In the lawsuit, CHSPSC also claimed that the HUD audit “potentially posed a serious threat to the status of the hospital’s Medicare provider number and/or to any future Medicare payments to the hospital,” and that it would not have paid a $5 million deposit if it had known about the audit.
CHSPSC claims that Bradley misrepresented the reason that Piedmont Healthcare cut off negotiations with the hospital. The lawsuit states that the St. Francis board chairman told CHSPSC that Piedmont was unwilling to assume St. Francis’ debt because of the effect it could have on Piedmont’s credit rating.
“In fact…” the lawsuit states, “Piedmont ended negotiations because its due diligence had uncovered St. Francis’ many legal problems, including the HUD audit, and Bradley intentionally misrepresented Piedmont’s reasons for withdrawing in order to induce CHSPSC to re-enter negotiations.”

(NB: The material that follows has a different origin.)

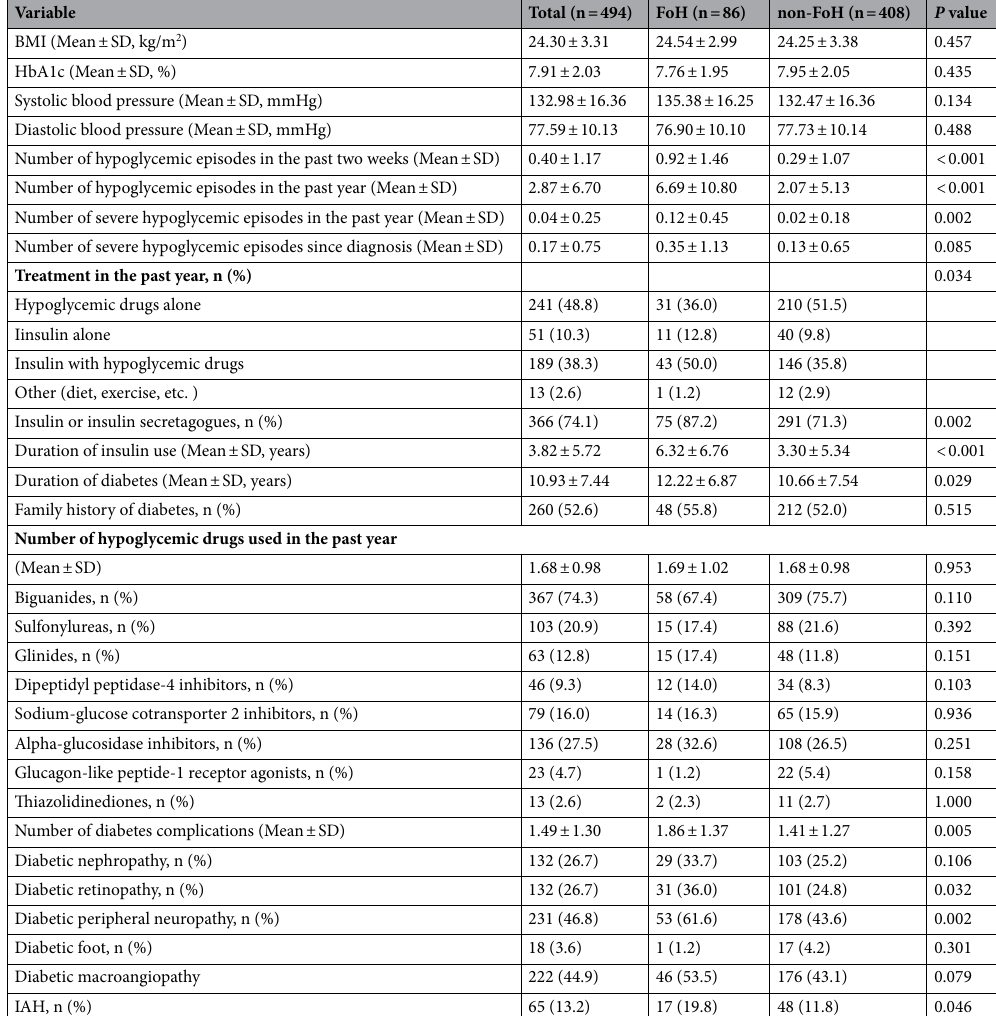
Table 2. Clinical characteristics of patients with type 2 diabetes. IAH, impaired awareness of hypoglycemia; FoH, fear of hypoglycemia; BMI, body mass index; HbA1c, glycated hemoglobin; SD, standard deviation. The independent sample t-test, the Mann–Whitney U test, Pearson’s chi-squared test, the continuity corrected chi-squared test, and Fisher’s exact test were used to compare differences between groups. Hypoglycemia was defined as a plasma glucose level ≤ 3.9 mmol/L in patients with diabetes and severe hypoglycemia was defined as any hypoglycemic episode that led to seizures, loss of consciousness, and/or urgent medical attention. The number of hypoglycemic episodes was self-reported by patients on a questionnaire based on blood glucose self-monitoring diaries and their own memories.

Bradley said the due diligence done by the prospective buyers did discover regulatory and compliance issues the board had been previously unaware existed.
“The board was not aware of all of the compliance activities or the lack of compliance activities,” Bradley said. “As due diligence preceded with Community, we became aware of technical deficiencies in the hospital’s compliance program.”
The deficiencies were “technical in respect to the Medicare rules,” Bradley said.
The lawsuit claims the following: “Although St. Francis attempted to hide and obfuscate its legal problems, by June, 2015, CHSPSC realized that St. Francis had been potentially violating Medicare and HUD regulations in at least four significant respects for a number of years. In CHSPSC’s judgment, these violations were substantial enough to expose St. Francis to tens of millions of dollars in liability in the event of an enforcement action by the government or a private lawsuit by a whistleblower.”
The specific issues were not outlined in the lawsuit.
Thayer said St. Francis is working through a “corrective action plan.”
“We really are not in a position to talk about those,” Thayer said. “We will be happy to sit down and go through them once they are made public.”
The potential deal with LifePoint Health is still in the works. Asked if the CHSPSC suit was an attempt to derail the potential LifePoint acquisition, Bradley said, “We are not going to speculate on what their motives are.”
LifePoint had three teams in Columbus earlier this week examining human resources, the pharmacy and the hospital’s physical plant, Bradley said.
LifePoint has access to a due diligence database established during the previous agreements with Piedmont and Community Health Services, Thayer said.
Due diligence by Lifepoint is ongoing despite the suit, Bradley said.
“It is not going to interfere with our focus on concluding the transaction with LifePoint, and we hope it won’t interfere with their focus,” Bradley said.
Thayer called the lawsuit “a sideshow to the closing with LifePoint.”
“We are focused on LifePoint and giving them everything they need,” he said.
LifePoint has committed to keeping St. Francis’ 2,800 employees, according to a statement the Columbus hospital issued last month.
Thayer said St. Francis hopes to close the deal with LifePoint by the end of the year.